Supplied records: Begin
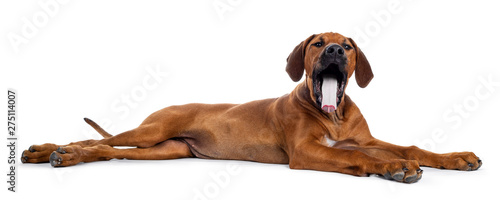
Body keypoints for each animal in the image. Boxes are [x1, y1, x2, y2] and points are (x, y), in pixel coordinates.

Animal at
Supplied records: End
Supplied records: Begin
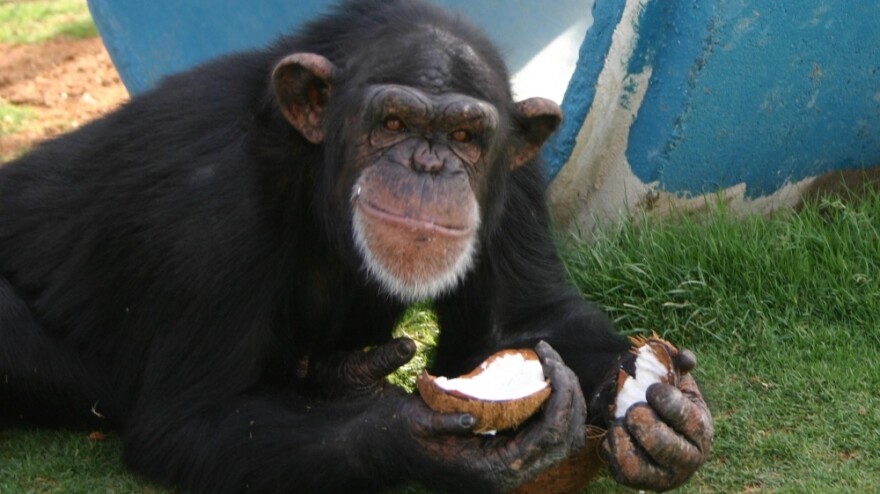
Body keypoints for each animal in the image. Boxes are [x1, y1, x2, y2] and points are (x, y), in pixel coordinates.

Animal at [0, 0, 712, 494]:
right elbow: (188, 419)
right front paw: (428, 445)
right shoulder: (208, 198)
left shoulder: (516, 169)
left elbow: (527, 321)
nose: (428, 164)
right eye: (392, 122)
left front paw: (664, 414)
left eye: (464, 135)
Supplied records: End
Supplied records: Begin
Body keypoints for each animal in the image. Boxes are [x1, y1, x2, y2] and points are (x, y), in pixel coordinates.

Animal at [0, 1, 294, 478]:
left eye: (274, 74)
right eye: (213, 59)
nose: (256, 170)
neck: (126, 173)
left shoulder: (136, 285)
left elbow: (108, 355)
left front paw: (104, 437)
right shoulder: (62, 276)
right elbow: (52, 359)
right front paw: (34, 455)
Supplied records: End
• _Assigned task_
All lines above from the one with "left elbow: (108, 355)" to the one with "right front paw: (34, 455)", inclusive, should be copied exactly, and no other lines.

• _Response for this exercise_
left elbow: (108, 355)
left front paw: (104, 437)
right shoulder: (62, 276)
right elbow: (52, 359)
right front paw: (34, 455)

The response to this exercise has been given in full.